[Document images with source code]
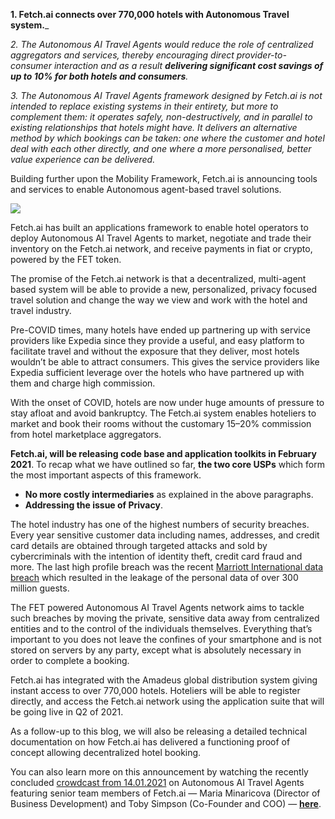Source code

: **1. Fetch.ai connects over 770,000 hotels with Autonomous Travel system.**_

_2. The Autonomous AI Travel Agents would reduce the role of centralized aggregators and services, thereby encouraging direct provider-to-consumer interaction and as a result **delivering significant cost savings of up to 10% for both hotels and consumers**._

_3. The Autonomous AI Travel Agents framework designed by Fetch.ai is not intended to replace existing systems in their entirety, but more to complement them: it operates safely, non-destructively, and in parallel to existing relationships that hotels might have. It delivers an alternative method by which bookings can be taken: one where the customer and hotel deal with each other directly, and one where a more personalised, better value experience can be delivered._

Building further upon the Mobility Framework, Fetch.ai is announcing tools and services to enable Autonomous agent-based travel solutions.

![](../../src/images/content-hub/articles-images/tables/decentralized-autonomous-travel-by-fetch-ai_1.png)

Fetch.ai has built an applications framework to enable hotel operators to deploy Autonomous AI Travel Agents to market, negotiate and trade their inventory on the Fetch.ai network, and receive payments in fiat or crypto, powered by the FET token.

The promise of the Fetch.ai network is that a decentralized, multi-agent based system will be able to provide a new, personalized, privacy focused travel solution and change the way we view and work with the hotel and travel industry.

Pre-COVID times, many hotels have ended up partnering up with service providers like Expedia since they provide a useful, and easy platform to facilitate travel and without the exposure that they deliver, most hotels wouldn’t be able to attract consumers. This gives the service providers like Expedia sufficient leverage over the hotels who have partnered up with them and charge high commission.

With the onset of COVID, hotels are now under huge amounts of pressure to stay afloat and avoid bankruptcy. The Fetch.ai system enables hoteliers to market and book their rooms without the customary 15–20% commission from hotel marketplace aggregators.

**Fetch.ai, will be releasing code base and application toolkits in February 2021**. To recap what we have outlined so far, **the two core USPs** which form the most important aspects of this framework.

- **No more costly intermediaries** as explained in the above paragraphs.
- **Addressing the issue of Privacy**.

The hotel industry has one of the highest numbers of security breaches. Every year sensitive customer data including names, addresses, and credit card details are obtained through targeted attacks and sold by cybercriminals with the intention of identity theft, credit card fraud and more. The last high profile breach was the recent [Marriott International data breach](https://www.theguardian.com/business/2020/aug/19/marriott-international-faces-class-action-suit-over-mass-data-breach) which resulted in the leakage of the personal data of over 300 million guests.

The FET powered Autonomous AI Travel Agents network aims to tackle such breaches by moving the private, sensitive data away from centralized entities and to the control of the individuals themselves. Everything that’s important to you does not leave the confines of your smartphone and is not stored on servers by any party, except what is absolutely necessary in order to complete a booking.

Fetch.ai has integrated with the Amadeus global distribution system giving instant access to over 770,000 hotels. Hoteliers will be able to register directly, and access the Fetch.ai network using the application suite that will be going live in Q2 of 2021.

As a follow-up to this blog, we will also be releasing a detailed technical documentation on how Fetch.ai has delivered a functioning proof of concept allowing decentralized hotel booking.

You can also learn more on this announcement by watching the recently concluded [crowdcast from 14.01.2021](https://www.crowdcast.io/e/autonomous-ai-travel) on Autonomous AI Travel Agents featuring senior team members of Fetch.ai — Maria Minaricova (Director of Business Development) and Toby Simpson (Co-Founder and COO) — **[here](https://www.youtube.com/watch?v=EWFycfUU-rI&feature=youtu.be)**.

WORK TASK -> Each line holding "over" in the records should be copied out.

OUTPUT FOR THIS EXERCISE ->
: **1. Fetch.ai connects over 770,000 hotels with Autonomous Travel system.**_
Pre-COVID times, many hotels have ended up partnering up with service providers like Expedia since they provide a useful, and easy platform to facilitate travel and without the exposure that they deliver, most hotels wouldn’t be able to attract consumers. This gives the service providers like Expedia sufficient leverage over the hotels who have partnered up with them and charge high commission.
The hotel industry has one of the highest numbers of security breaches. Every year sensitive customer data including names, addresses, and credit card details are obtained through targeted attacks and sold by cybercriminals with the intention of identity theft, credit card fraud and more. The last high profile breach was the recent [Marriott International data breach](https://www.theguardian.com/business/2020/aug/19/marriott-international-faces-class-action-suit-over-mass-data-breach) which resulted in the leakage of the personal data of over 300 million guests.
Fetch.ai has integrated with the Amadeus global distribution system giving instant access to over 770,000 hotels. Hoteliers will be able to register directly, and access the Fetch.ai network using the application suite that will be going live in Q2 of 2021.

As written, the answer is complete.